The main focus of this research is on the design of efficient, portable linear algebra algorithms, such that solving a large set of linear equations or computing eigenvalues and eigenvectors. The characteristics of the matrices commonly encountered in this situations can vary significantly, as are the computational platforms used for the calculations.

Nonetheless two common trends are easily discernible. First, the problems to solve are larger and larger, since the numerical simulations are using higher resolution. Second, the architecture of today's supercomputers is getting very complex, and so the developed algorithms need to be adapted to these new achitectures.

A number of methods and solvers exist for solving linear systems. They can be divided into three classes: direct, iterative or semi-iterative. Direct methods (LU factorization for solving linear systems and QR factorization for solving least squares problems) are often preferred because of their robustness. The methods differ significantly depending on whether the matrices are dense (all nonzero entries) or sparse (very few nonzero entries, common in matrices arising from physical modelling). Iterative methods as Krylov subspace iterations are less robust, but they are widely used because of their limited memory requirements and good scalability properties on sparse matrices. Preconditioners are used to accelerate the convergence of iterative methods. Semi-iterative methods such as subdomain methods are hybrid direct/iterative methods which can be good tradeoffs.
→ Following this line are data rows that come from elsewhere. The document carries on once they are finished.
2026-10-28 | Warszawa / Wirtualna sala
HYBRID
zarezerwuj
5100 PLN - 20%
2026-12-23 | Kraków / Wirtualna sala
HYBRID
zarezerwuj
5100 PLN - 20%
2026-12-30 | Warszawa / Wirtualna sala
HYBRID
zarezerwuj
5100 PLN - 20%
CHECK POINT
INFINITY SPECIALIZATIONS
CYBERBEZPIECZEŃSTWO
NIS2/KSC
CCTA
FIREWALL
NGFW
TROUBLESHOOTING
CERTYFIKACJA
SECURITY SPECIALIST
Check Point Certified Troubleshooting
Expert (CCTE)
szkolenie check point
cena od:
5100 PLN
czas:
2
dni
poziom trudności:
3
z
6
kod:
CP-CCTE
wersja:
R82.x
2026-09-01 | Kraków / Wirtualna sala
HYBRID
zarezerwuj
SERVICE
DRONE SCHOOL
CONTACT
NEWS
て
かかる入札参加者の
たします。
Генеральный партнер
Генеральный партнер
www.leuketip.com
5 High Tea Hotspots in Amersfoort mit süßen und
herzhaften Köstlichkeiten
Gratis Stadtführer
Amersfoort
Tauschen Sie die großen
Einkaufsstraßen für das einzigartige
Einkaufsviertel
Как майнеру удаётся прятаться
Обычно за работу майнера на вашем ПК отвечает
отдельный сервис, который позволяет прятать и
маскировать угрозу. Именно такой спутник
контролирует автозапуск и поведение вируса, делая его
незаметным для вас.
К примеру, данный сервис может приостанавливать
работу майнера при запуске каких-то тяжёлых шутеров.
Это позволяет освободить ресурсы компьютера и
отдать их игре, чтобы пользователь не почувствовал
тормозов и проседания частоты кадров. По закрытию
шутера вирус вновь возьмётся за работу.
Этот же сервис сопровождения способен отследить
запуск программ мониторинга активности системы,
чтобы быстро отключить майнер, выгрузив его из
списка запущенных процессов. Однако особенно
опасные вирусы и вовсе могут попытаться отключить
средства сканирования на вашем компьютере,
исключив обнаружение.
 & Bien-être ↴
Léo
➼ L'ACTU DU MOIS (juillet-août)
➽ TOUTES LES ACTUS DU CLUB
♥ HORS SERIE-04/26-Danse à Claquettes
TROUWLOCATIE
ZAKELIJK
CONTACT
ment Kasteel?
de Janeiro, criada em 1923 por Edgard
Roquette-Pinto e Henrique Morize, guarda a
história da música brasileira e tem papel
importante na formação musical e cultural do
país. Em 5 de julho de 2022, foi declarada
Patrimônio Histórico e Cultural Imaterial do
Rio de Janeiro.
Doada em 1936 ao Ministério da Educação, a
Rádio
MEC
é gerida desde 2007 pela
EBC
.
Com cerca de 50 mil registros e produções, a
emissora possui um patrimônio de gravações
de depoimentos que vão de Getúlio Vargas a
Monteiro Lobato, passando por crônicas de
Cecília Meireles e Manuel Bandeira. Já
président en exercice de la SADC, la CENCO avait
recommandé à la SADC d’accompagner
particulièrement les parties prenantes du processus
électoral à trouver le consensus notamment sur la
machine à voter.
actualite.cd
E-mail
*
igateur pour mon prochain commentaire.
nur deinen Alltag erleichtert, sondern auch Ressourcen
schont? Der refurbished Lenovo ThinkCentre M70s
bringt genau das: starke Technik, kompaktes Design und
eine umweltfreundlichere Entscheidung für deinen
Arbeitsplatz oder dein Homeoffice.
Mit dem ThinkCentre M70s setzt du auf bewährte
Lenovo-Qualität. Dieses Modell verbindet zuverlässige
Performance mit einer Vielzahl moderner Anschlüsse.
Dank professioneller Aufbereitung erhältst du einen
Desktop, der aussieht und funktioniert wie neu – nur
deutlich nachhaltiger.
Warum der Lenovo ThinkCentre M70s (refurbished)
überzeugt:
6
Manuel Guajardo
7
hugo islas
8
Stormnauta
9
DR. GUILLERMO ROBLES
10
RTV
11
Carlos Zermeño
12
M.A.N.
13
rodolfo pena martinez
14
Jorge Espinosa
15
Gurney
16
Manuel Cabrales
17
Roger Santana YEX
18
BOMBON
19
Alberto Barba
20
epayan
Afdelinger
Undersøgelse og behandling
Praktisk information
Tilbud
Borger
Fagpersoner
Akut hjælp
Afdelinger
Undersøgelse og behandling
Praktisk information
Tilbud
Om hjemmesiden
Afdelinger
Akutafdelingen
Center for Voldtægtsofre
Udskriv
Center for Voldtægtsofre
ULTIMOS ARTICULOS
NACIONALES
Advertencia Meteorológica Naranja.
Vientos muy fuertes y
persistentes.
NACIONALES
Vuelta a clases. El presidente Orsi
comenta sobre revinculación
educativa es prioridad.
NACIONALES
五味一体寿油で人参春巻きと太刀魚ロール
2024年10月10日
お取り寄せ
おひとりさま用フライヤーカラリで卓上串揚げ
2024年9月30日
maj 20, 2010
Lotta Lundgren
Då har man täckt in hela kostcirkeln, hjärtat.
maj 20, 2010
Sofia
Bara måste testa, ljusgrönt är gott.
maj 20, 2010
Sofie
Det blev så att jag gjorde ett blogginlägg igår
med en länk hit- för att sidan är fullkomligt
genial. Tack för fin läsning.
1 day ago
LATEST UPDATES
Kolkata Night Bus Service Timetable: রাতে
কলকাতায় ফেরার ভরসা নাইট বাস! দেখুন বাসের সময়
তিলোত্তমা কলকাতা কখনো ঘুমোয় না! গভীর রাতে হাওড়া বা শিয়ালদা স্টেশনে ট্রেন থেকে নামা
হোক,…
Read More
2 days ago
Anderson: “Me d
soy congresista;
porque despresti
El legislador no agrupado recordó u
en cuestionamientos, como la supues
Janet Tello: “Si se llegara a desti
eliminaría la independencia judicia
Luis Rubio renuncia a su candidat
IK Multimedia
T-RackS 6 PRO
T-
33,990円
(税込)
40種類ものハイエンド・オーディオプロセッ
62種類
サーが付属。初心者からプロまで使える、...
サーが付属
#### Efficient linear algebra algorithms

For the last several years, we have worked on a novel approach to dense and sparse linear algebra algorithms, which aims at minimizing the communication, in terms of both its volume and a number of transferred messages. This research is motivated by technological trends showing an increasing communication cost. Its main goal is to reformulate and redesign linear algebra algorithms so that they are optimal in an amount of the communication they perform, while retaining the numerical stability. The work here involves both theoretical investigation and practical coding on diverse computational platforms.

The theoretical investigation focuses on identifying lower bounds on communication for different operations in linear algebra, where communication refers to data movement between processors in the parallel case, and to data movement between different levels of memory hierarchy in the sequential case. The lower bounds are used to study the existing algorithms, understand their communication bottlenecks, and design new algorithms that attain them. The results obtained to date concern the LU, QR and rank revealing QR factorizations of dense matrices.

This research focuses on the design of linear algebra algorithms that minimize the cost of communication. Communication costs include both latency and bandwidth, whether between processors on a parallel computer or between memory hierarchy levels on a sequential machine. The stability of the new algorithms represents an important part of this work.

#### Preconditioning techniques

Solving a sparse linear system of equations is the most time consuming operation at the heart of many scientific applications, and therefore it has received a lot of attention over the years. While direct methods are robust, they are often prohibitive because of their time and memory requirements. Iterative methods are widely used because of their limited memory requirements, but they need an efficient preconditioner to accelerate their convergence. In this direction of research we focus on preconditioning techniques for solving large sparse systems.